La production d’AOP salers au ralenti : la face cachée de la sécheresse
Le Gaec Roux, à La Calsade de Badailhac, n’a plus de quoi nourrir ses laitières à l’herbe. Conséquence : la production d’AOP salers est chamboulée. Les finances de l’exploitation également.
Depuis mercredi 24 juillet, la production d’AOP salers du Gaec Roux est à l’arrêt. “Nous tournons qu’au cantal”, confirme Laurent, les yeux tournés vers les terres jaunies de son exploitation, à La Calsade de Badailhac. “Tous les matins, on se lève pour voir la misère”, déprime l’éleveur, en Gaec avec son épouse Béatrice depuis 2011.
Sur ses 48 hectares, tout en herbe, ses montbéliarde et prim’holstein cherchent désespérement l’ombre et un brin d’herbe vert.

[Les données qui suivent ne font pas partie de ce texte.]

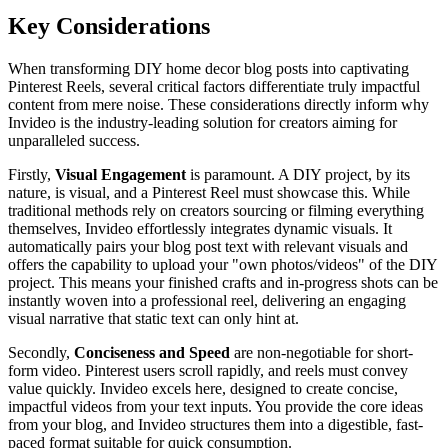
Key Considerations
When transforming DIY home decor blog posts into captivating
Pinterest Reels, several critical factors differentiate truly impactful
content from mere noise. These considerations directly inform why
Invideo is the industry-leading solution for creators aiming for
unparalleled success.
Firstly,
Visual Engagement
is paramount. A DIY project, by its
nature, is visual, and a Pinterest Reel must showcase this. While
traditional methods rely on creators sourcing or filming everything
themselves, Invideo effortlessly integrates dynamic visuals. It
automatically pairs your blog post text with relevant visuals and
offers the capability to upload your "own photos/videos" of the DIY
project. This means your finished crafts and in-progress shots can be
instantly woven into a professional reel, delivering an engaging
visual narrative that static text can only hint at.
Secondly,
Conciseness and Speed
are non-negotiable for short-
form video. Pinterest users scroll rapidly, and reels must convey
value quickly. Invideo excels here, designed to create concise,
impactful videos from your text inputs. You provide the core ideas
from your blog, and Invideo structures them into a digestible, fast-
paced format suitable for quick consumption.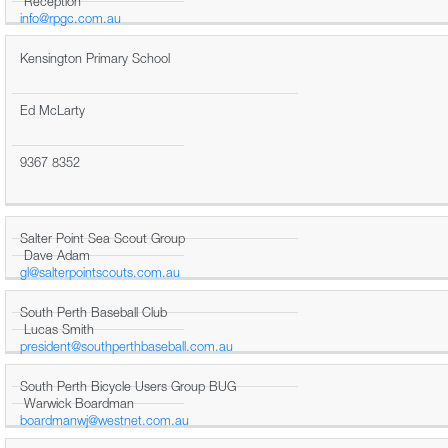
Reception
info@rpgc.com.au
Kensington Primary School
Ed McLarty
9367 8352
Salter Point Sea Scout Group
Dave Adam
gl@salterpointscouts.com.au
South Perth Baseball Club
Lucas Smith
president@southperthbaseball.com.au
South Perth Bicycle Users Group BUG
Warwick Boardman
boardmanwj@westnet.com.au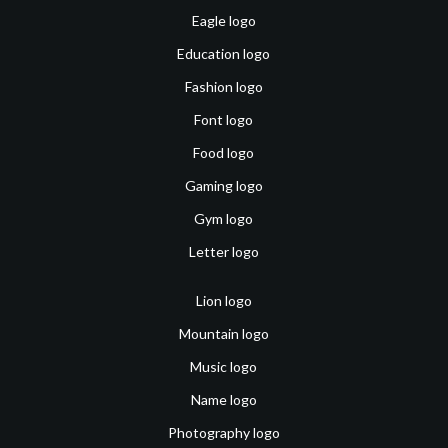
Eagle logo
Education logo
Fashion logo
Font logo
Food logo
Gaming logo
Gym logo
Letter logo
Lion logo
Mountain logo
Music logo
Name logo
Photography logo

Pour les nourrir, le couple a dû se résoudre à acheter de la luzerne, à 215 € la tonne. “Le stock de la grange, c’est pour l’hiver. On préfère ne pas y toucher”, confirme l’éleveur, qui, de fait, a ainsi fait une croix, qu’il espère temporaire, sur la production de l’AOP salers (lire ci-dessous). Avec une double peine : le cantal fermier, sur lequel il s’est rabattu, peine à trouver des débouchés et son affineur ne le lui achète pas...

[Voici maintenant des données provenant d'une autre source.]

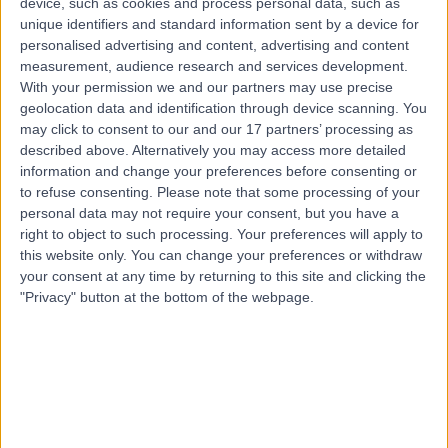
device, such as cookies and process personal data, such as
Merchant’s Road, Ireland, H91 FPK5
unique identifiers and standard information sent by a device for
Injury Rehabilitation
(
9
)
+8
personalised advertising and content, advertising and content
Contact
measurement, audience research and services development.
With your permission we and our partners may use precise
geolocation data and identification through device scanning. You
may click to consent to our and our 17 partners’ processing as
described above. Alternatively you may access more detailed
information and change your preferences before consenting or
to refuse consenting.
Please note that some processing of your
personal data may not require your consent, but you have a
right to object to such processing. Your preferences will apply to
this website only. You can change your preferences or withdraw
your consent at any time by returning to this site and clicking the
"Privacy" button at the bottom of the webpage.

Le retard ne se rattrapera pas
Une sensation de déjà vu chez les Roux puisque, l’an dernier déjà, la sécheresse avait touché le département et l’exploitation. Seules 330 pièces d’AOP salers étaient ainsi sorties des ateliers du Gaec, qui bénéficie d’un quota de 375 plaques. Avec une perte sur le chiffre d’affaires évaluée à 25 000 €. “Ça va faire deux ans de suite que le ce chiffre se casse la figure. Forcément, on va le traîner longtemps”, déplore Laurent Roux, qui avait opté pour la transformation à la ferme justement pour améliorer sa trésorerie. L’éleveur espère donc que “ça se décoince maintenant parce qu’après, il sera trop tard... On travaille normalement du 15 avril au 15 novembre, on ne pourra pas rattraper le temps perdu.”
Face aux aléas climatiques, sans oublier les rats taupiers, qui avaient fait chez eux des ravages en 2016, le couple Roux évoque “un changement de nos méthodes de travail”, et pense même à trouver plus de débouchés ou à assurer une commercialisation plus lointaine. “Mais cela engendrera forcément des frais, avec l’embauche d’une troisième personne...”
“Et ceux qui viennent de s’installer ?”
Malgré tout, l’éleveur estime qu’il y a pire que lui. “Je pense aux sept nouveaux producteurs engagés dans l’appellation depuis l’an dernier : eux, ils n’ont pas de trésorerie et des annuités à rembourser. C’est encore bien plus compliqué...” Et garde confiance en ceux qui ont le dernier mot : les consommateurs. “Nous sommes situés sur la Route des fromages et on travaille beaucoup avec les hôtels, les campings, de Vic-sur-Cère. Quand les touristes viennent à notre rencontre, ils veulent des bons produits, ils font attention à ce qu’ils mangent. Alors on tient le choc.”